2.4 seconds is all it takes for the Tesla P100D to go from 0 to 100 kilometers per hour, and only 2.275 to go 0-60 mp/h. What started as little more than Elon Musk’s dream of bringing electric cars to the world has become the quickest production car on the road. When the P100D taps into the instantaneous power of the Ludicrous speed mode of its 100% electric power train, it’s gone.
Many enthusiasts watched in sheer awe as the electric Tesla showed its mettle against supercars and the turbo charged, easily out-pacing typical top dogs at the 1/8 mile drag strip. To be perfectly fair, the Tesla will eventually fall behind with a lower top speed but simply has immense accelerative power.
The suggestion that electric just is not the same to drive has its merit. It is true that electric is not the same feeling as the power behind a V8; the rumble just isn’t there. Instead, what the Tesla does have is something different. At the cost of that quintessential combustion, sound comes completely silent 762hp from the get-go. The model S is also the safest car on the road, prevents accidents in advance, and can drive itself. The P100D doesn’t achieve its quickness by carving out features but by refined design.
The Model S can boast not just quick acceleration for a production vehicle. A new Tesla is finished in their California factory every 5 minutes, at 2000 vehicles per week. Compared to other automotive giants it may not seem so fast, but when you consider that in 2012 they were barely able to produce 2000 vehicles in a whole year.
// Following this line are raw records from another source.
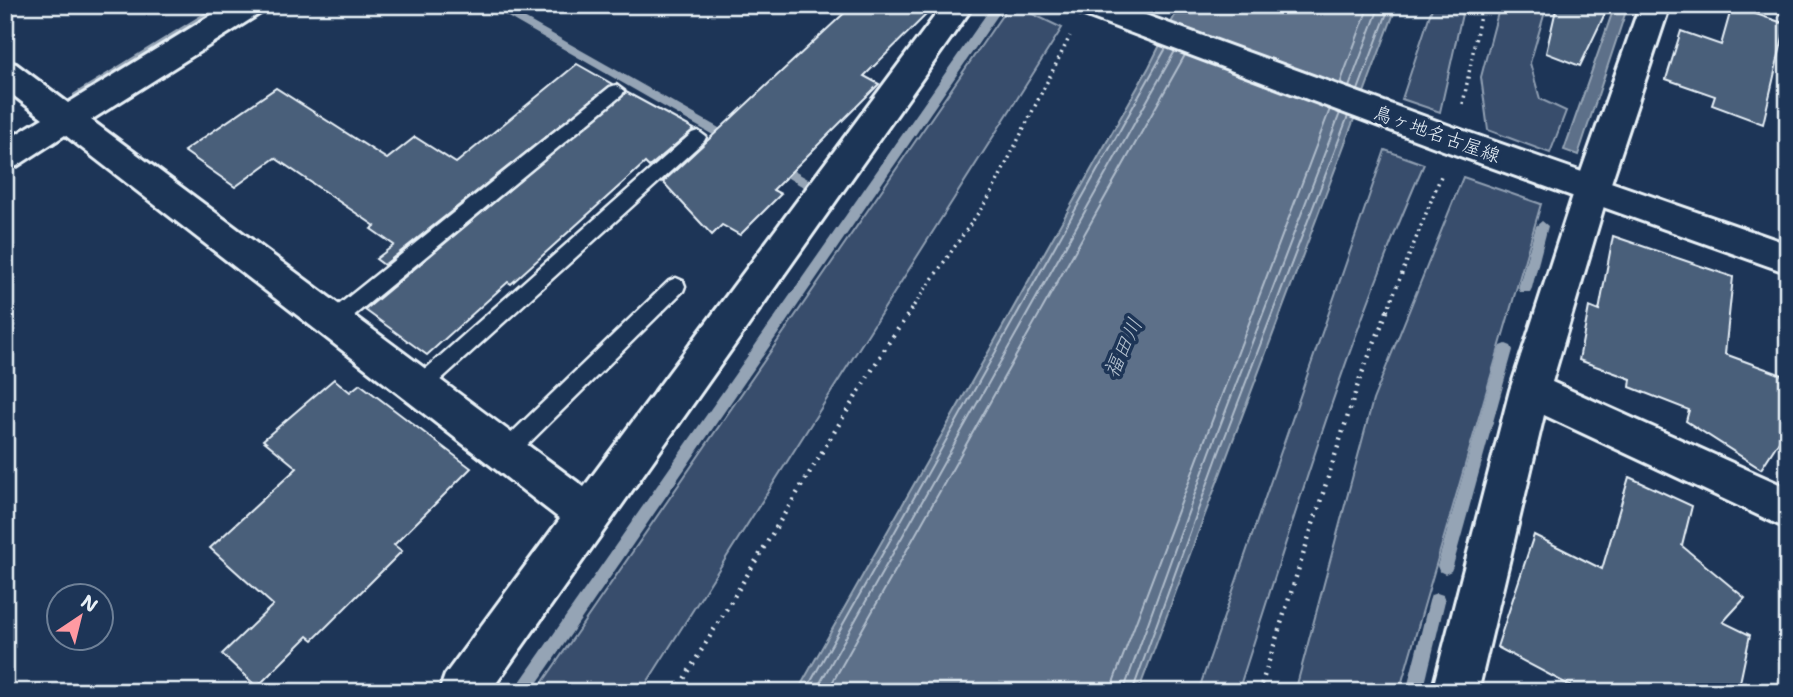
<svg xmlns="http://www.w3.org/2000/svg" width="1793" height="697" font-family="'Shantell Sans','Klee One',sans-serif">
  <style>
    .green { fill: #374d6c; stroke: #909fb2; stroke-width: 2 }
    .water { fill: #5d7089; stroke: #95a4b5; stroke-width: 2 }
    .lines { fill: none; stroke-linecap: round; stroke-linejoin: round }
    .shore { stroke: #b0bdcc; stroke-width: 2 }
    .stream { fill: #95a4b5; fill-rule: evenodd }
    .building { fill: #495e7a; stroke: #e8f1f8; stroke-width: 2 }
    .lane-casing { stroke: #e8f1f8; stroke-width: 5 }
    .street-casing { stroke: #e8f1f8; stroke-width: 6 }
    .secondary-casing { stroke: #e8f1f8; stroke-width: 6 }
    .path-far1 { stroke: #e8f1f8; stroke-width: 3.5; stroke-dasharray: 2 4.5; stroke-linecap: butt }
    .path { stroke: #e8f1f8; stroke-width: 4.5; stroke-dasharray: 2 6; stroke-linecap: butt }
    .lane { fill: #1d3557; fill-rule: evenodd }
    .street { fill: #1d3557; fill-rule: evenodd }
    .secondary { fill: #1d3557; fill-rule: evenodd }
    .labels { text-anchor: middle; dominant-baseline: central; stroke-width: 7; stroke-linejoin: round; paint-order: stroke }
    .street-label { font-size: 19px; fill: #e8f1f8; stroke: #1d3557 }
    .water-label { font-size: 21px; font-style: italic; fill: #b7c4d1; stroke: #1d3557 }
  </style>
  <rect width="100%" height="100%" fill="#1d3557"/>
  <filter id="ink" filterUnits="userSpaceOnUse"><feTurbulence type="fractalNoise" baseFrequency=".0143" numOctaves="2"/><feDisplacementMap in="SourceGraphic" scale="14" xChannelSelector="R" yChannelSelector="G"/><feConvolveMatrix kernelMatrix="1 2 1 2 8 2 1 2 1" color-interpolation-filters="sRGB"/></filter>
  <g filter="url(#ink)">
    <g class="green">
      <path d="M 988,5 L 1014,5 L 1062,28 L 641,692 L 536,692 L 1005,11 Z"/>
      <path d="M 1433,5 L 1464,5 L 1440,112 L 1402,99 Z"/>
      <path d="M 1500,5 L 1547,5 L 1530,63 L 1540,99 L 1566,111 L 1550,153 L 1488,130 L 1481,77 Z"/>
      <path d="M 1385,150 L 1424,164 C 1349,335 1295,514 1238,692 L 1198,692 Z"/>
      <path d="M 1463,177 L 1541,204 L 1399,692 L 1295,692 L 1373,400 Z"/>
    </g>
    <g class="water">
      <path d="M 1180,5 L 1397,5 L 1138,692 L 797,692 L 1149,67 Z"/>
      <path d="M 1615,5 L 1628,5 L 1578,155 L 1564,150 Z"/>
    </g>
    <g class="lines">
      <g class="shore">
        <path d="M 1340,84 L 1369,5"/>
        <path d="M 1349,87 L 1380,5"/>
        <path d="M 1358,90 L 1390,5"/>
        <path d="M 805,692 L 1166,48"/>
        <path d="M 815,692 L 1175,51"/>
        <path d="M 827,692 L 1185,55"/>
        <path d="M 1113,692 L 1114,680 L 1330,109"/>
        <path d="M 1123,692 L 1210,452 L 1340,113"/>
        <path d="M 1132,692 L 1218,455 L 1348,116"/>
      </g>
      <g class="stream">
        <path d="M 217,5 L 231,5 L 81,100 L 73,100 L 73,94 Z"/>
        <path d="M 487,5 L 501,5 L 735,137 L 737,140 L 731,144 L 727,143 Z"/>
        <path d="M 996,5 L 1002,9 L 1000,12 L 531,692 L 513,692 L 992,6 Z"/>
        <path d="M 1753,5 L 1770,5 L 1788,11 L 1788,19 Z"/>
        <path d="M 773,159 L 815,183 L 817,186 L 815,189 L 807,189 L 769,167 L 767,164 Z"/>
        <path d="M 1542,221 L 1548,226 L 1532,288 L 1530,292 L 1520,292 L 1518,288 L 1536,226 Z"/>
        <path d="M 1506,344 L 1511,346 L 1513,350 L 1453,566 L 1451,571 L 1445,574 L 1439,571 L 1437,566 L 1499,350 L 1501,346 Z"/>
        <path d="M 1437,593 L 1443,595 L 1445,601 L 1423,692 L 1406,692 L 1429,601 L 1431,595 Z"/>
      </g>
    </g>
    <g class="building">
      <path d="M 853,5 L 936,5 L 864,76 L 879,84 L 773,190 L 781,194 L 740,235 L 722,225 L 712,235 L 663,182 Z"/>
      <path d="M 1557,5 L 1609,5 L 1580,66 L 1546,53 Z"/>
      <path d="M 1732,6 L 1786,24 L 1763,124 L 1712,105 L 1715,96 L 1666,79 L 1681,31 L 1721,45 Z"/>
      <path d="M 577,64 L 612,84 L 384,265 L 376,259 L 394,245 L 371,229 L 375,226 L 275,158 L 235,187 L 184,151 L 276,88 L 387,159 L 415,137 L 456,163 Z"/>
      <path d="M 626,92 L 694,129 L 649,167 L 645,163 L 511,284 L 508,282 L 427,355 L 365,310 Z"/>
      <path d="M 1613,236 L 1733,277 L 1725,354 L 1788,377 L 1788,427 L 1761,469 L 1686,421 L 1689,410 L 1630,387 L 1631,379 L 1579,360 L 1589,307 L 1599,311 Z"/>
      <path d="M 334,379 L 350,392 L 360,384 L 471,468 L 394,545 L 402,551 L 313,640 L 308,636 L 257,687 L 222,654 L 273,605 L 210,548 L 297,468 L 263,440 Z"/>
      <path d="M 1629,477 L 1692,506 L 1682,546 L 1745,598 L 1723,622 L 1750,635 L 1738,692 L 1582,692 L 1497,647 L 1534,535 L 1602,569 Z"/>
    </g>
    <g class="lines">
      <defs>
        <g id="lane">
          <path d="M 616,85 L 624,91 L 622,95 L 340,327 L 333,329 L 326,327 L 324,321 L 326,315 L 610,87 Z"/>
          <path d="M 698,131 L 706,137 L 704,141 L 426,393 L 419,396 L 412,393 L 409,387 L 412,381 L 692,133 Z"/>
          <path d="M 676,278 L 683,281 L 685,286 L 683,291 L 512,460 L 505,462 L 498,460 L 495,453 L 498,446 L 669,281 Z"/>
        </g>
        <g id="street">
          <path d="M 228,5 L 266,5 L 262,12 L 91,120 L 584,487 L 943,5 L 974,5 L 490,692 L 439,692 L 445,675 L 560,519 L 65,135 L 17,166 L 5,170 L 5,141 L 43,118 L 5,89 L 5,61 L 16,64 L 68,103 Z"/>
          <path d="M 1640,5 L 1670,5 L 1609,189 L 1552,382 L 1788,488 L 1788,529 L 1544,415 L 1478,692 L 1432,692 L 1510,390 L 1575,189 Z"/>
        </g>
        <path id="secondary" d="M 1072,5 L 1118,5 L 1467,132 L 1788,244 L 1788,273 L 1443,150 L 1076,12 Z"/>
      </defs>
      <use href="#lane" class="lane-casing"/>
      <use href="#street" class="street-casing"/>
      <use href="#secondary" class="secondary-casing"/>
      <g class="path-far1">
        <path d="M 1463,104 L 1482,5"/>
        <path d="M 910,311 L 990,196 L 1070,36"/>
        <path d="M 1387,311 L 1441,176"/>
      </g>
      <g class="path">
        <path d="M 676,692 L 889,342 L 912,309"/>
        <path d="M 1259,692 L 1360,378 L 1388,309"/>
      </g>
      <use href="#lane" class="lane"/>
      <use href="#street" class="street"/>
      <use href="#secondary" class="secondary"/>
    </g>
  </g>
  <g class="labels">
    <g class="street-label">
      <text transform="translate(1437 134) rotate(20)">鳥ヶ地名古屋線</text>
    </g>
    <g class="water-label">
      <text transform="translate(1123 348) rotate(-65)">福田川</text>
    </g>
  </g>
  <rect width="1793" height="697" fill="none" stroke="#1d3557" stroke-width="28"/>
  <rect x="14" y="14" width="1765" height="669" fill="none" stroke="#e8f1f8" stroke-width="2.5" filter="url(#ink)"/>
  <g transform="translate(80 617) rotate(35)"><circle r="33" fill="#1d3557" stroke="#6e8097" stroke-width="2"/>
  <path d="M0-5L12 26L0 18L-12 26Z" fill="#ff9aa2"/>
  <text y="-10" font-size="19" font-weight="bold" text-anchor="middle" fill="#e8f1f8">N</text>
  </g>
</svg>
Despite all the fervor for combustion engines, it comes at the cost of increased emissions and lower fuel efficiency. At very peak performance, even Formula 1 vehicles with hybrid engines can manage ~45% efficiency. Production vehicles are comparatively less efficient, while the Tesla electric power train boasts a remarkable 100% energy efficiency, battery to engine.
No matter how much you like the combustion engine the electric tide is coming. Tesla is the rogue wave getting the boat rocking. The Model S and the P100D variant are just part of the Tesla Master Plan to convert not just enthusiasts but every driver on the road to an all electric future.
There will always be room for enthusiasts, but the majority of drivers, Musk firmly believes, will need to leave combustion behind for battery-powered brutes like the P100D. With the model X they created an SUV with similarly jaw dropping acceleration. The upcoming Tesla Model 3 is Tesla’s mass production electric vehicle of the future. While it will certainly have slightly less luxury and acceleration, the Model 3 hopes to bring electric to the general public the way the Ford brought cars to the public with the Model T.
Tesla has so far managed to popularize electric by tackling its pitfalls full force. Critics said that batteries would never be able to drive far enough, but Tesla was sure they could exceed 500 kilometers and built up an entire infrastructure of quick charging stations. They made a beautiful vehicle that exceeded expectations on every front, and will soon have a vehicle within the accessible price range of the modern consumer.